The new field of historic genomics has made an estimation of the age of the mutation responsible for the HFE gene possible. It appears to have originated in a Celtic or Viking ancestor some two to four thousand years ago and it has since spread via migration through the rest of Europe and Scandinavia.
The switch from a meat and gatherer mode of living to a grains and cereal diet enabled by living off the land is a convincing basis for the initial appearance of the HFE gene. Its higher concentration among the Celts occupying Scotland, Wales, Ireland and Brittany is attributed to the Roman and/or Viking invasions of these regions. The relative isolation of island-based people may have impeded the diffusion of the gene that a larger canvas of Europe would have allowed. This would explain its prominence among the Celts in general but some additional factor(s) must have contributed to the highest frequency of the gene among the Irish Celts in Ireland, America and Australia.
A screening study of newborns in a Dublin hospital identified heterozygosity for the gene in one-third of the babies. Another study of workers in the Polaroid Company in Boston found the gene mainly in Irish Celts. The question needs to be asked regarding the disproportionate frequency of the HFE gene among the Irish and if it provided a selective advantage during the Great Famine.
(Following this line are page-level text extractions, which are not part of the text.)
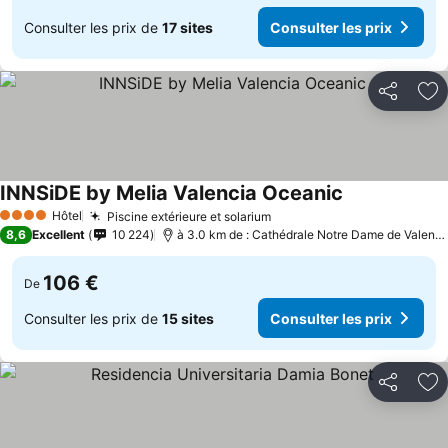
Consulter les prix de
17 sites
Consulter les prix
Partager
Aj
INNSiDE by Melia Valencia Oceanic
Consulter les 
Hôtel
Piscine extérieure et solarium
Consulter les prix
4 Étoiles
8,6
Excellent
10 224
à 3.0 km de : Cathédrale Notre Dame de Valenc
106 €
De
Consulter les prix de
15 sites
Consulter les prix
Partager
Aj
The dietary history of Ireland was quite different from other European nations and other Celtic societies, with its ultimately self-destructive reliance upon the potato as almost the sole source of nutrition in the 17th and 18th centuries
Levels of an essential factor in iron delivery are reduced in malnourished individuals. A further contribution to a negative iron balance among the Irish was their heavy consumption of tea. Tea contains tannins that complex with iron in the gut and inhibit its absorption.
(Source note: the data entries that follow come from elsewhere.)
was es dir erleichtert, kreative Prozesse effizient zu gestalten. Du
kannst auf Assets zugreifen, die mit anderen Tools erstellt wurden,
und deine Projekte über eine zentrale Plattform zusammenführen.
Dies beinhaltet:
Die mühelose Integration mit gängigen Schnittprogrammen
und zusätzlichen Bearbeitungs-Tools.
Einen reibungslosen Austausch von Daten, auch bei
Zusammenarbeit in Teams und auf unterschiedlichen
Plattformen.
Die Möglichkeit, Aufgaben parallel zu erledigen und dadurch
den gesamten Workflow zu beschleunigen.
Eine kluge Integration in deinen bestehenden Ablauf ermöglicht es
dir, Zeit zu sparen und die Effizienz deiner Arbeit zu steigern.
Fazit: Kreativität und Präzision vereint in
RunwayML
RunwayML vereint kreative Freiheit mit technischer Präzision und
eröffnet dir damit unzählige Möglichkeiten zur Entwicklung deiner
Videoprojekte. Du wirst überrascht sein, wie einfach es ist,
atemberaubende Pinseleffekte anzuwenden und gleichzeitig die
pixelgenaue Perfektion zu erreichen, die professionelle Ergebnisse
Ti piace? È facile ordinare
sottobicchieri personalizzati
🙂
Individuals possessing the gene for hemochromatosis would have been advantaged in the face of limited dietary iron availability and delivery. Those without the gene would have died in disproportionately large numbers since iron is one of the most critical elements within the body.
The Great Famine with its life-destroying absence of adequate nutrition magnified the importance of possession of the HFE gene for hemochromatosis. The mutation that can fatally exaggerate iron accumulation in the homozygote state may have made the critical difference of positive iron balance in the heterozygote during the famine. A concentration of individuals with the gene would occur among the survivors.
Many of these survivors emigrated to America and Australia, transporting the strain of hemochromatosis to these countries.
Ironically, the gene can now be used to document the wanderings throughout the world of the Irish people, many of whom carry in their genome the testimony to their ancestors’ iron advantage.
Screening of the descendants of those Famine immigrants would identify the HFE gene and prevent organ dysfunction by early detection, and thus prevent tragedy from befalling later generations of the Celts.
Infection was the major cause of death, with typhus and cholera the most common infections in a population made very vulnerable by Vitamin A deficiency, the vitamin responsible for important natural defenses against infection.(Early on, farmers were forced to sell their cows creating even greater nutritional deficiencies; milk contains both Vitamin A and D, the vitamins not contained in potatoes.)
Xerophthalmia, an ulceration of the eye caused by Vitamin A deficiency, was increasingly recognized during the famine years. Scurvy also contributed to the death toll, with victims covered with bruises and bleeding lesions that are caused by Vitamin C deficiency; the potato famine deprived the Irish of a rich source of Vitamin C and a defense against the development of this bleeding disorder. Diarrheal disorders likely had infection as their cause, but a deficiency of niacin and riboflavin led to pellagra with its triad of diarrhea, dementia and dermatitis.